- Texto del documento -
____________

La semana pasada se presentó en el Instituto de Estudios Peruanos (IEP) el libro de Julio Carrión y Patricia Zárate sobre la cultura política en el Perú y las Américas en la última década. Es un minucioso análisis de los resultados de cinco encuestas bianuales llevadas a cabo por el Barómetro de las Américas desde el 2006. Estos tienen la ventaja de permitir la comparación de los resultados para el Perú con los otros países del continente.
El Barómetro explora el ánimo de la opinión pública americana en temas como la legitimidad y la tolerancia política, el apoyo ciudadano al Estado de derecho y las actitudes frente al desarrollo económico, así como la situación del crimen y la corrupción y sus implicancias para la democracia.

____________

- Listado -
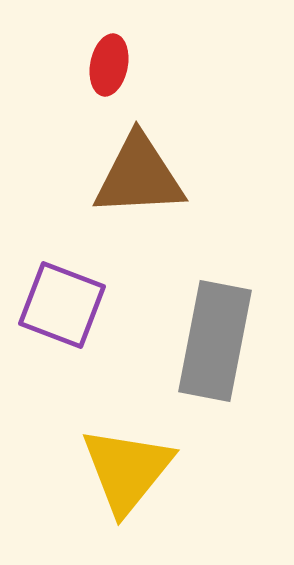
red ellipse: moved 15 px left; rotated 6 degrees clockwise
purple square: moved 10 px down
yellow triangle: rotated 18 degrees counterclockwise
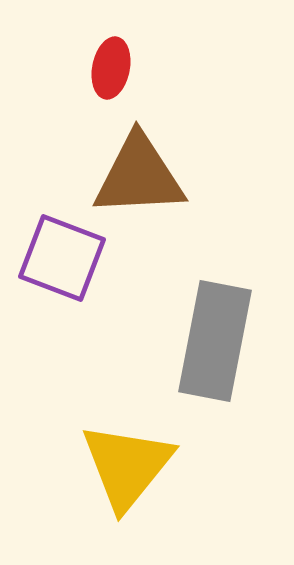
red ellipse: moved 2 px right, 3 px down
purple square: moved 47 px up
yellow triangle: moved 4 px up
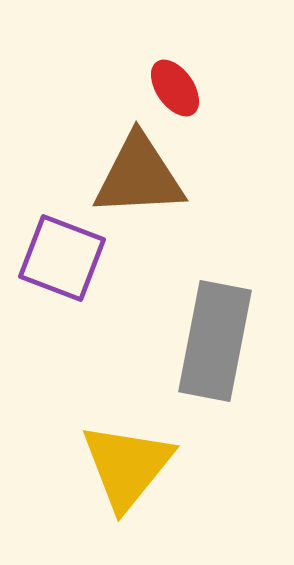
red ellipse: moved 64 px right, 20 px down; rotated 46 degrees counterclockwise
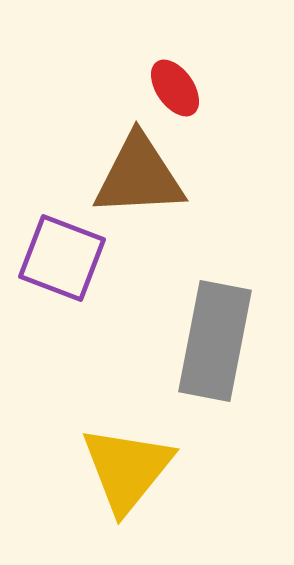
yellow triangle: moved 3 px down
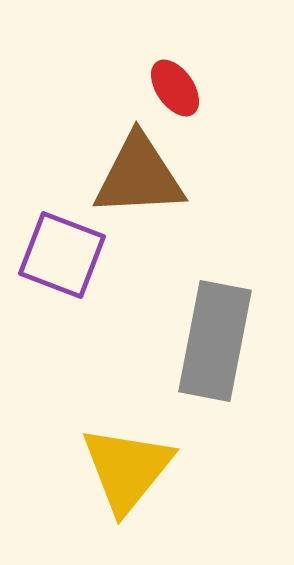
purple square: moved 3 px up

____________

- Problema a resolver -
Di si cada afirmación coincide con el texto sobre el libro del Barómetro de las Américas, respondiendo sí o no y citando las palabras del texto que lo deciden: (a) El libro analiza los resultados de cinco encuestas bianuales. (b) Las encuestas del Barómetro se hacen desde el 2010. (c) El Barómetro explora la situación de la corrupción.

- Solución del problema -
(a) Sí: «Es un minucioso análisis de los resultados de cinco encuestas bianuales».
(b) No: «llevadas a cabo por el Barómetro de las Américas desde el 2006».
(c) Sí: «así como la situación del crimen y la corrupción y sus implicancias para la democracia».